→ **Problem to work on**
If a line in the data contains "berekening", copy it out.

○ ○ ○ ○

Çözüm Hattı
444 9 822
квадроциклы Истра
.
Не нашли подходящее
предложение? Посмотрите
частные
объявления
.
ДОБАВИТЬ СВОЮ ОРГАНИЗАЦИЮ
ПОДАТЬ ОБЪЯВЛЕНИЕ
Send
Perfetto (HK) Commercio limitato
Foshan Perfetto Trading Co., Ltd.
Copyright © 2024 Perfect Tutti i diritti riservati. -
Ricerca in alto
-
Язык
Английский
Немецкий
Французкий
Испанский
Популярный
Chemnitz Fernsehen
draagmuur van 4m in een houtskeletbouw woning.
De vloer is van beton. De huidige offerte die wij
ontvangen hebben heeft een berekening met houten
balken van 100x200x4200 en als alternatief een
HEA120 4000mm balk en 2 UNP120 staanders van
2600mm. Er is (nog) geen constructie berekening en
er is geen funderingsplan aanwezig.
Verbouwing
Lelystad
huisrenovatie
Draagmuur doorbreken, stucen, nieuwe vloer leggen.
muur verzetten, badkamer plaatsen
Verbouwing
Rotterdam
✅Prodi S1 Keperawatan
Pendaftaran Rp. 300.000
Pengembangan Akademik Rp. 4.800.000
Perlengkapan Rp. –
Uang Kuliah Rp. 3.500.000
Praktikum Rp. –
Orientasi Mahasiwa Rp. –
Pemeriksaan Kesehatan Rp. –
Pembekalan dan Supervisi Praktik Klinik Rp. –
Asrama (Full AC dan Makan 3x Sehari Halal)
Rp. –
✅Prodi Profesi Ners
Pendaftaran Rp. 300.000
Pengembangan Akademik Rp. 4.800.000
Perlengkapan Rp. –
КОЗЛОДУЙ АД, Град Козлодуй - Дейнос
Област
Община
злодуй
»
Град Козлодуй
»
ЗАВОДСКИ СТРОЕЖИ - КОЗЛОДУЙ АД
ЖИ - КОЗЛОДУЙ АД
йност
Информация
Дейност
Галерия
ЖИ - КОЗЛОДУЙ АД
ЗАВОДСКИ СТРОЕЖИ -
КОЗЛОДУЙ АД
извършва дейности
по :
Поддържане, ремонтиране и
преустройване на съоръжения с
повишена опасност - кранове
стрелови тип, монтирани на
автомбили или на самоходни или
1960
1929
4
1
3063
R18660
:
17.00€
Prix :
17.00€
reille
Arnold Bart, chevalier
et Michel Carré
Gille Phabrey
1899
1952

○ ○ ○ ○

→ **Finished task**
ontvangen hebben heeft een berekening met houten
2600mm. Er is (nog) geen constructie berekening en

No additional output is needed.